Avions cloués au sol, frontières fermées, départs suspendus, salariés en chômage partiel: la quasi-totalité des entreprises du secteur tourisme - voyagistes, hôteliers, restaurateurs, transporteurs - subissent de plein fouet l'épidémie de Covid-19.
"On a trois ou quatre réservations par jour pour la marque Voyageurs du Monde, contre quelque 80 auparavant, et ce sont des voyages pour l'automne, pas pour l'été", renchérit Jean-François Rial, président de ce groupe qui compte les marques Terres d'Aventure, Comptoir des Voyages ou Allibert Trekking.
"Pas un seul client qui part, pas un euro qui rentre: l'intégralité du marché est à l'arrêt", résume aussi Guillaume Linton, PDG du tour-opérateur Asia, qui propose 42 destinations dans la zone Asie-Pacifique.
Selon lui, "la reprise va être hyper progressive" et dépendra de multiples facteurs: "il faudra d'abord que la France autorise les voyages, puis que les avions volent, et aussi que les destinations acceptent les Français!"
Le gouvernement l'a bien précisé mardi: les Français doivent attendre avant de réserver pour les vacances d'été, en raison d'une "situation encore trop incertaine", selon le secrétaire d'Etat aux Transports, Jean-Baptiste Djebbari.
"Ce n'est pas le moment d'acheter un billet pour partir à l'autre bout de la planète", a précisé la ministre de la Transition écologique, Elisabeth Borne.
- "Aspect psychologique" -
Pour Jean-Pierre Mas, "ce sont des conseils malvenus, qui rajoutent du stress à l'angoisse.
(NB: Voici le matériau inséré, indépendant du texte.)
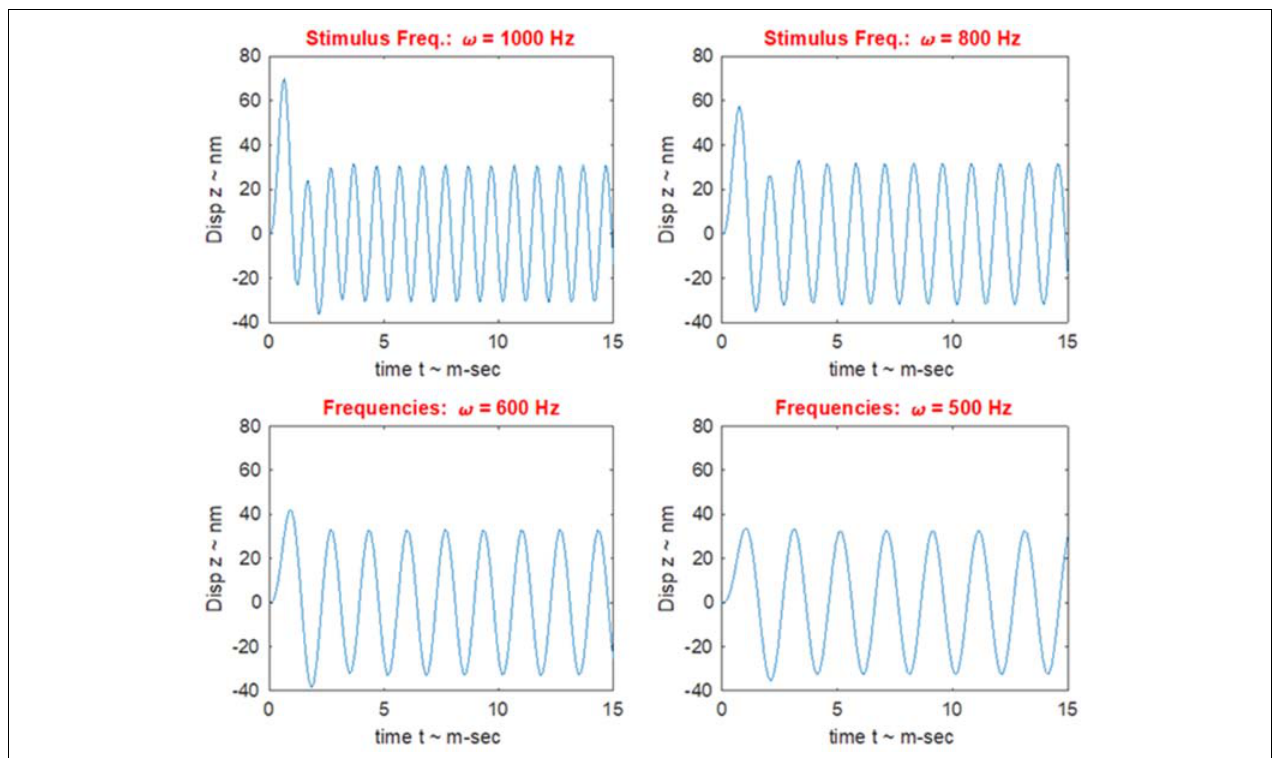
FIGURE 13 | Relative Displacement z vs. time t response curves, for solutions of Eqn. 11, the equations of motion for relative displacement between OL and NEL. Parameter for this solution: UDNF of 400 Hz (human estimate from above), damping ratio of 0.5 (value measured in the turtle; Dunlap and Grant, 2014), and with a NEL maximum displacement of 50 nm (estimate for a VEMP stimulus; Grant and Curthoys, 2017). The solutions were obtained numerically using MATLAB and show significant transient displacement response at the onset of the response when the stimulus frequency ω , indicated in red above each curve, is well above the UDNF. As can be seen in the 1000 and 800 Hz curves, the transient displacement is above the maximum stimulus value of 50 nm. The transient is present with a 600 Hz stimulus, and almost absent at 500 Hz.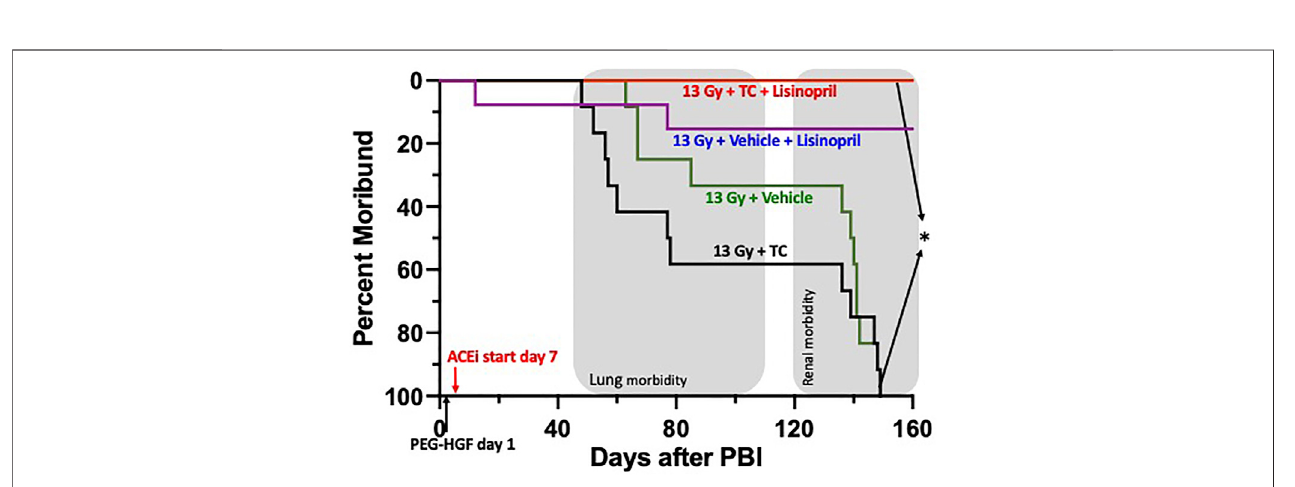
FIGURE 9 | Kaplan-Meier plot representing morbidity from DEARE up to 160 days post 13 Gy partial body irradiation with one hind limb shielded (legout PBI). The triplecombination(TC,consistingofPEG-hG-CSF,PEGmGMCSFandPEGhIL-11),orvehicleweregivensubcutaneously24 hpostPBIandtheACEinhibitor,lisinopril, wasstartedinthedrinkingwater7-dayspost-irradiation.Allirradiatedratsweregivensupportivecare.AllirradiatedratsthatreceivedTC+lisinoprilsurvivedto160 days as compared to 100% morbidity for irradiated rats that received TC alone ( p < 0.0001). Survival of irradiated rats given vehicle + lisinopril was over 90%, while irradiated rats given only the vehicle were moribund before 160 days. Shaded (gray) areas represent the timing for the lung and renal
Car personne n'a de visibilité sur la sortie de crise sanitaire, on ne sait pas quand et où les confinements seront levés, peut-être qu'on pourra voyager cet été dans certains pays".
"Ce qui est sûr, c'est que nous ne ferons voyager personne sans une sécurité parfaitement assurée. Mais aujourd'hui, les voyagistes sont en situation de repli, il n'y a pas vraiment de scénario de reprise, le seul envisagé est un petit redémarrage cet été, car les gens auront besoin de respirer", espère-t-il.
Pour "rebondir", Guillaume Linton estime également que les acteurs doivent être "créatifs et sortir de leur zone de confort". Son groupe, dédié aux voyages en Asie, réfléchit ainsi "à proposer des voyages en France pour cet été, alors que ce n'est pas du tout notre terrain de jeu".
Le spécialiste des voyages culturels Arts et Vie, qui revendique normalement 50.000 clients annuels, pour sa part "continue à croire à la reprise cet automne et se concentre sur cette saison", selon sa directrice adjointe, Delphine Camara.
Mais "cela dépendra de la situation dans chaque pays, mais aussi de l'aspect psychologique: la Chine et l'Italie étant nos deux destinations fortes, il se pourrait que les voyageurs attendent des garanties sanitaires fortes avant d'y retourner", reconnaît-elle. "Sans compter que la crise va laisser des traces dans nos destinations: dans quelle mesure les acteurs avec lesquels nous travaillions avant seront encore opérationnels?"
A court terme, "ce qu'on peut envisager comme scénarios, ce sont des groupes de pays - au sein de l'Europe par exemple mais pas seulement - qui ouvriraient leurs frontières entre eux pour permettre des voyages; ou alors des déplacements autorisés seulement entre les pays qui auraient jugulé l'épidémie", avance Jean-François Rial.
Pour lui, une autre possibilité serait "des voyages possibles partout dans le monde pour ceux immunisés ou non-porteurs du virus, et qui pourraient le prouver de façon incontestable".